─── LISTED RECORDS
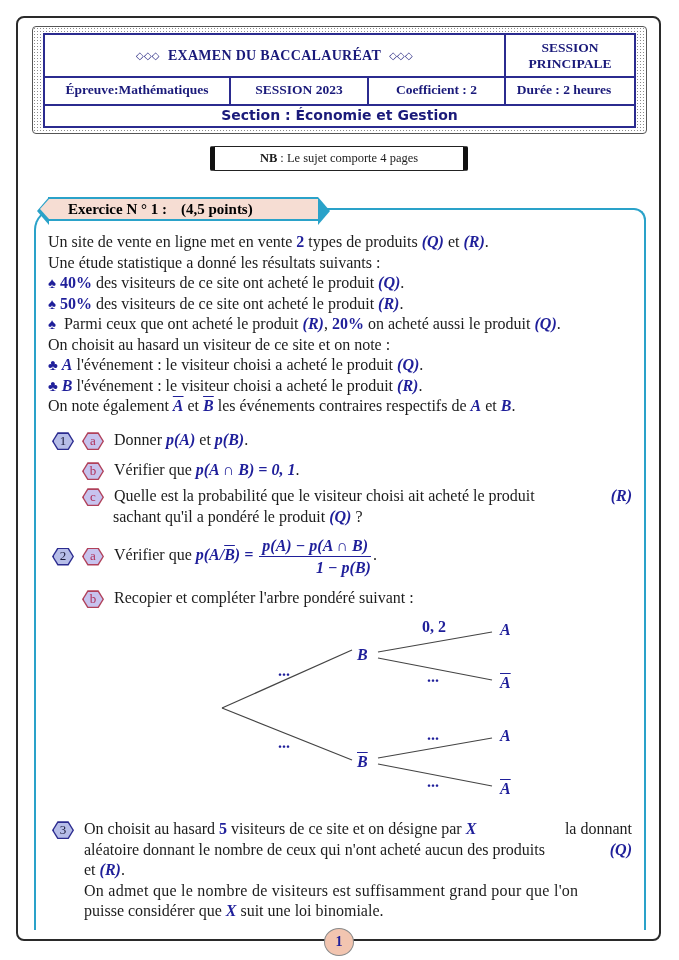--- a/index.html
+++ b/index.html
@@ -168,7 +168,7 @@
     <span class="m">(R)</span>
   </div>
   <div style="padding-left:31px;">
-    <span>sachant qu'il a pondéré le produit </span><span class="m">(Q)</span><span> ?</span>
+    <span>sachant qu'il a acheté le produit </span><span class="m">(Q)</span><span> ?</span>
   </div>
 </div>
──────
_WHAT THE TASK ASKS_. Identify the lines above that contain the word "span", then copy them.

_RESPONSE TO THIS TASK_.
     <span class="m">(R)</span>
-    <span>sachant qu'il a pondéré le produit </span><span class="m">(Q)</span><span> ?</span>
+    <span>sachant qu'il a acheté le produit </span><span class="m">(Q)</span><span> ?</span>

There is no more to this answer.